I hated Father's Day until I had my own children. My father left when I was 9 and died when I was 19 from drug and alcohol addiction. Father's Day always served as a reminder that he wasn't there anymore, and he wasn't coming back. I didn't cry at my father's funeral. In fact, I didn't cry until almost a year later. I was in the shower, and sat down on the tile, and cried until the water ran cold. I didn't cry because I'd lost him; I cried because his death meant that he'd never turn around his life, get clean, and become the father I always wanted.
In the five years between my father's death and the birth of my first child, I often volunteered to work on Father's Day, and if I didn't work, I'd spend the day in the mountains, getting away from happy families celebrating their fathers, because they reminded me of what I didn't have.
The first Father's Day with my son was nothing special to anyone but me. He was a just a few months old. My wife kept it simple. Mel made me a cake and got me a card with a handprint from Tristan. I gazed at that card for some time, mapping out the crevices in my son's hand. Even at that young age, I could see that Tristan had my father's hand's, short slender fingers with a square palm. I thought a lot about my father as I looked at that handprint, and I didn't feel heartbroken like I used to when thinking about my father on Father's Day.
I felt hope.
I knew that Tristan would never have to feel that sort of abandonment. He wouldn't know what it was like to long for a father. To look at other fathers playing with their children at parks, or teaching them how to work on a car or mow a lawn, and wonder what made that kid special enough for his father to stick around.
That first Father's Day with my son, I made a commitment to be with him. To never abandon my family.
We have three kids now (one boy and two girls). I've never sat them down and told them about how difficult the third Sunday in June had always been for me until they came along. Honestly, I don't know what good it would do. Telling my kids about my sorrow on Father's Day would be a lot like the times my grandmother told me stories of going without during the Depression. She could've told me stories all day of eating little and living in a dirt floor house, and I'd still never understand why she washed and reused every disposable margarine container she ever bought.
I don't think it's important for them to understand what it means to NOT have a father. What's important is for them to feel my presence, and know of my love.
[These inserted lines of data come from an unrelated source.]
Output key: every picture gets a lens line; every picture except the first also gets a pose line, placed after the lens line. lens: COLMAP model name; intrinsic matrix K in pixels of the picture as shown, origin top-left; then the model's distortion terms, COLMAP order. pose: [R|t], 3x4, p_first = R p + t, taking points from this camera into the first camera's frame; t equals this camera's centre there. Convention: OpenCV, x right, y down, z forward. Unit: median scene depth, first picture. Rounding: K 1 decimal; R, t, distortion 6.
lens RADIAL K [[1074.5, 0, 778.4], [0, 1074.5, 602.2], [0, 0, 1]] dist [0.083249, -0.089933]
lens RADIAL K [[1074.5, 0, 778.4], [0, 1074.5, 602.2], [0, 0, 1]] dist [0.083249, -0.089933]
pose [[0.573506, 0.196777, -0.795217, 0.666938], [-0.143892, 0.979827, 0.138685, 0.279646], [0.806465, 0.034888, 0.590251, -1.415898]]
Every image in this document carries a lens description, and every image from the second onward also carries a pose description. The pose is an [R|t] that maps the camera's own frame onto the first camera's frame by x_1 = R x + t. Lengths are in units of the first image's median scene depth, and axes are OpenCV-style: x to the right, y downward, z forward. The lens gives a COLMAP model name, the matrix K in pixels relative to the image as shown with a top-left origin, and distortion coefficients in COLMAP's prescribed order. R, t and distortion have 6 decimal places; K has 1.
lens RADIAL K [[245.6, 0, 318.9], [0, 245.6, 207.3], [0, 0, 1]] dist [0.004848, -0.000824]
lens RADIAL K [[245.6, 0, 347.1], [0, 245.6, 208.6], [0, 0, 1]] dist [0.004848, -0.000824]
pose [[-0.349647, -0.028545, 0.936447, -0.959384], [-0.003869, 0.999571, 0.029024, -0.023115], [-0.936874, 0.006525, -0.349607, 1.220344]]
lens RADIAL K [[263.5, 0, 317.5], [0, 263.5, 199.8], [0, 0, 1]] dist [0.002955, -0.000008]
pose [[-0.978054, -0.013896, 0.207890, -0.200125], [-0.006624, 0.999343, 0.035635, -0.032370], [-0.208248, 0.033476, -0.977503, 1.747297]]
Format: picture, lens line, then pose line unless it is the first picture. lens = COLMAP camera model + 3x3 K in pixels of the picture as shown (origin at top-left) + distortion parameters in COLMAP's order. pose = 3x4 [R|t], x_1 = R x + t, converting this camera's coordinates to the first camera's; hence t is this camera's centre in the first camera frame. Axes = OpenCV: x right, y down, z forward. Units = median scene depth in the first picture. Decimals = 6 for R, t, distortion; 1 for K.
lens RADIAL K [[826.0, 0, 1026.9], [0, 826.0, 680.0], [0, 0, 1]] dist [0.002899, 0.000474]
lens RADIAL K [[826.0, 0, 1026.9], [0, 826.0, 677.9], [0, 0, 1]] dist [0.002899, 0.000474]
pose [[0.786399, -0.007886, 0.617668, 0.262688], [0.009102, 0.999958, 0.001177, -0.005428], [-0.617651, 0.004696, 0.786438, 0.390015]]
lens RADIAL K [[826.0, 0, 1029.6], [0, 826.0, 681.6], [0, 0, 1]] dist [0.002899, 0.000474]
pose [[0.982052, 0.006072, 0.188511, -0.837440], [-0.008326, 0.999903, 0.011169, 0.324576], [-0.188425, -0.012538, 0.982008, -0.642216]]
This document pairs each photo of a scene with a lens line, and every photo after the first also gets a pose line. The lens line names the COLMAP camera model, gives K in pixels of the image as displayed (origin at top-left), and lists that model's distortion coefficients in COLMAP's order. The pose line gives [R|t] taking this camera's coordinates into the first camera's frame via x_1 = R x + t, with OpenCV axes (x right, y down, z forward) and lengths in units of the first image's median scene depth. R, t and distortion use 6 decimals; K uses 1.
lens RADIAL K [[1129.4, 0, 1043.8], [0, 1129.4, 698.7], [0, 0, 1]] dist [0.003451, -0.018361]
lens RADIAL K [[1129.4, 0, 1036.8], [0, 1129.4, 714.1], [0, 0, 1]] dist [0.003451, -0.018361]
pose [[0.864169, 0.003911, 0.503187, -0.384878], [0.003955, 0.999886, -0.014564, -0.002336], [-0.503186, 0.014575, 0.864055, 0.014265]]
Not having a father showed me that there is so much more to Father's Day than receiving a tie, or a Teenage Mutant Ninja Turtle lunch box that I will most likely never use. It's about more than cake and cards. It's about more than my kids showing me appreciation. In a world where fathers abandon families like failing franchises, Father's Day is a yearly reminder to my children that I am there, that I care, and that I'm not going anywhere.